Hi!
Currently, I am trying to train a tf model with Vertex AI Custom Training Service. The training seems working smoothly, but after about 72 hours, I get an error saying, "Internal error occurred for the current attempt," and the job restarts the training application. I have confirmed that it does train and saves a model (i put a code that saves a model if an accuracy goes up from the previous epoch).
Normally, if my training app has an error/bug, it does log an error, but in this case, it only logs the above message.
Previously, I was using a dedicated VM instance, and the training application ran with no issues. However, i decided to move onto Vertex AI Training and changed the code to save artifacts to GCS instead of a local VM.
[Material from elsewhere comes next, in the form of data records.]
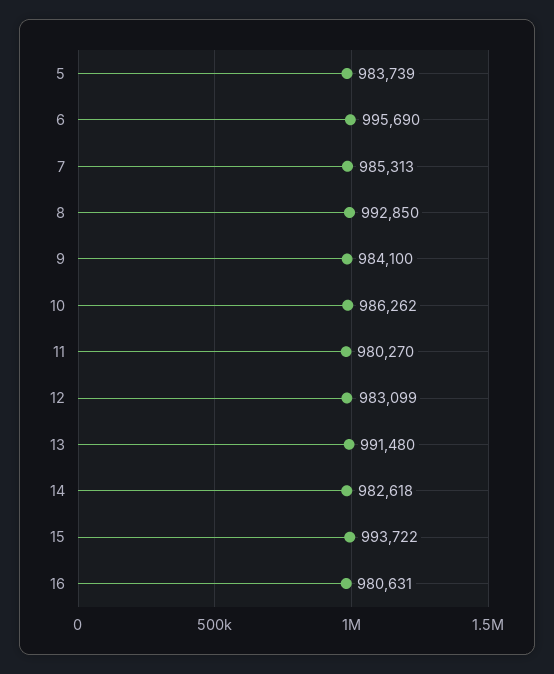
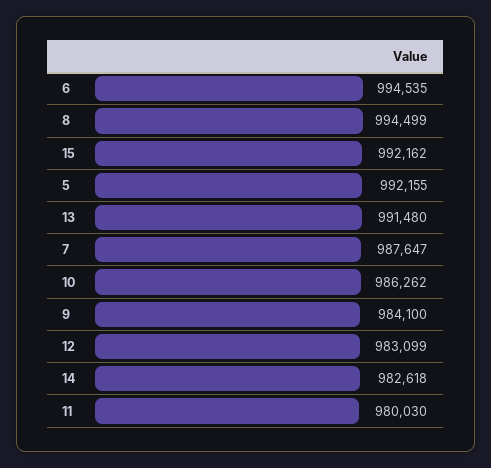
  {
-   "5": 983739,
+   "5": 992155,
-   "6": 995690,
+   "6": 994535,
-   "7": 985313,
+   "7": 987647,
-   "8": 992850,
+   "8": 994499,
    "9": 984100,
    "10": 986262,
-   "11": 980270,
+   "11": 980030,
    "12": 983099,
    "13": 991480,
    "14": 982618,
-   "15": 993722,
+   "15": 992162
-   "16": 980631
  }

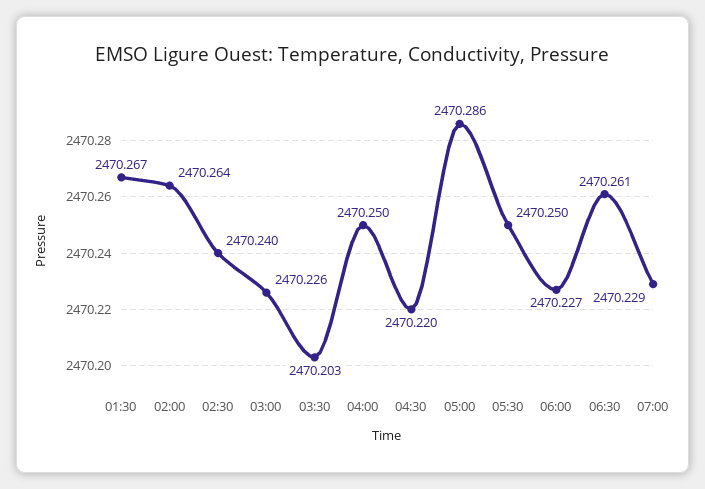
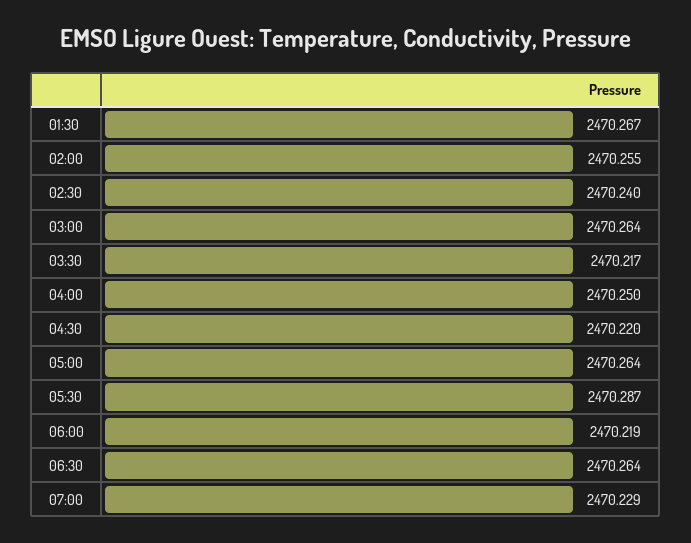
  {
    "01:30": 2470.267,
-   "02:00": 2470.264,
+   "02:00": 2470.255,
    "02:30": 2470.24,
-   "03:00": 2470.226,
+   "03:00": 2470.264,
-   "03:30": 2470.203,
+   "03:30": 2470.217,
    "04:00": 2470.25,
    "04:30": 2470.22,
-   "05:00": 2470.286,
+   "05:00": 2470.264,
-   "05:30": 2470.25,
+   "05:30": 2470.287,
-   "06:00": 2470.227,
+   "06:00": 2470.219,
-   "06:30": 2470.261,
+   "06:30": 2470.264,
    "07:00": 2470.229
  }

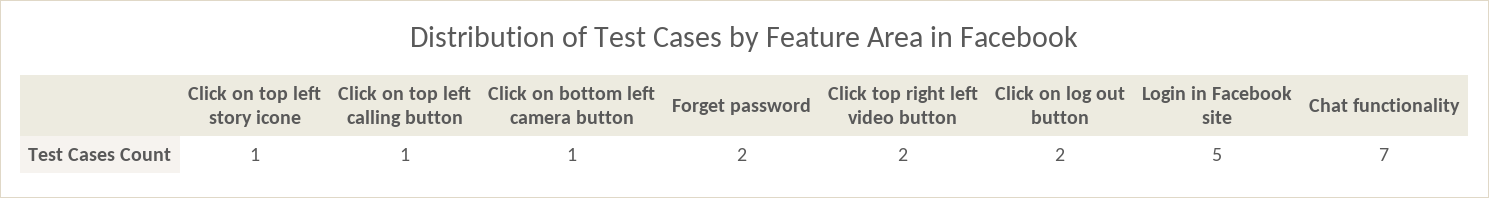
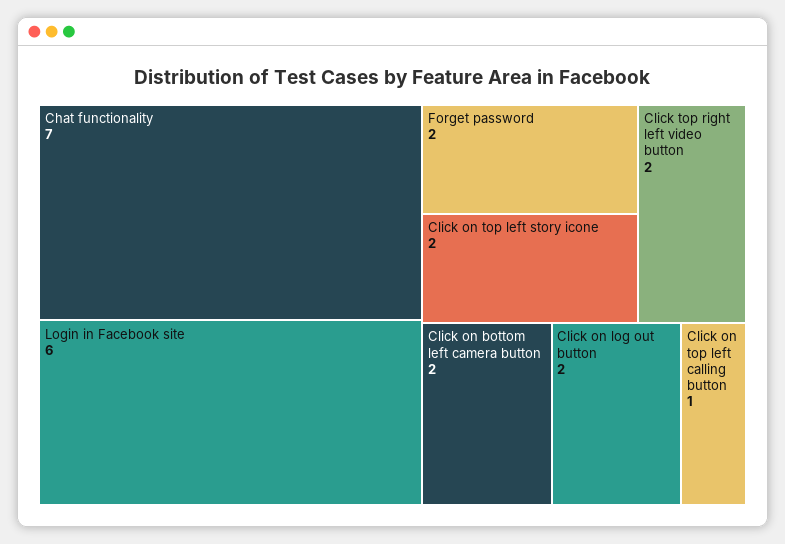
  {
-   "Click on top left story icone": 1,
+   "Click on top left story icone": 2,
    "Click on top left calling button": 1,
-   "Click on bottom left camera button": 1,
+   "Click on bottom left camera button": 2,
    "Forget password": 2,
    "Click top right left video button": 2,
    "Click on log out button": 2,
-   "Login in Facebook site": 5,
+   "Login in Facebook site": 6,
    "Chat functionality": 7
  }

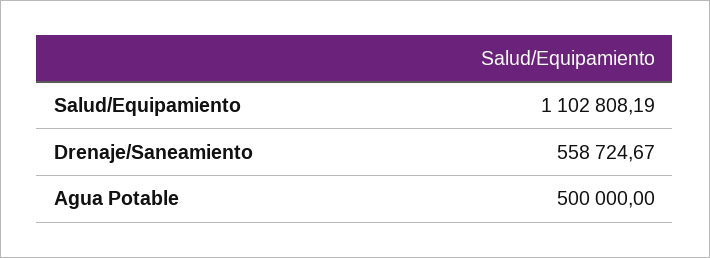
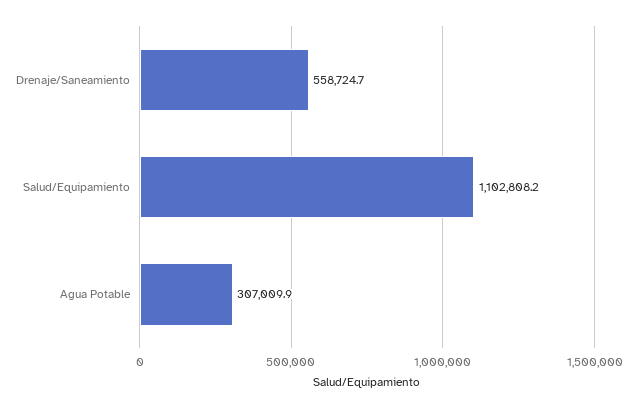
  {
    "Salud/Equipamiento": 1102808.19,
    "Drenaje/Saneamiento": 558724.67,
-   "Agua Potable": 500000
+   "Agua Potable": 307009.9
  }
I am quite stuck as there is no clue on why I am encountering this internal error. Any advice or help would be appreciated. Thank you!
{
"textPayload": "Internal error occurred for the current attempt.",
"insertId": "1jht5q9d24ef",
"resource": {
"type": "ml_job",
"labels": {
"task_name": "service",
"project_id": "vifive-cloud",
"job_id": "1229305951777980416"
}
},
"timestamp": "2024-02-19T14:14:16.741867419Z",
"severity": "ERROR",
"labels": {
"ml.googleapis.com/endpoint": ""
},
"logName": "projects/vifive-cloud/logs/ml.googleapis.com%2F1229305951777980416",
"receiveTimestamp": "2024-02-19T14:14:18.088843958Z"
}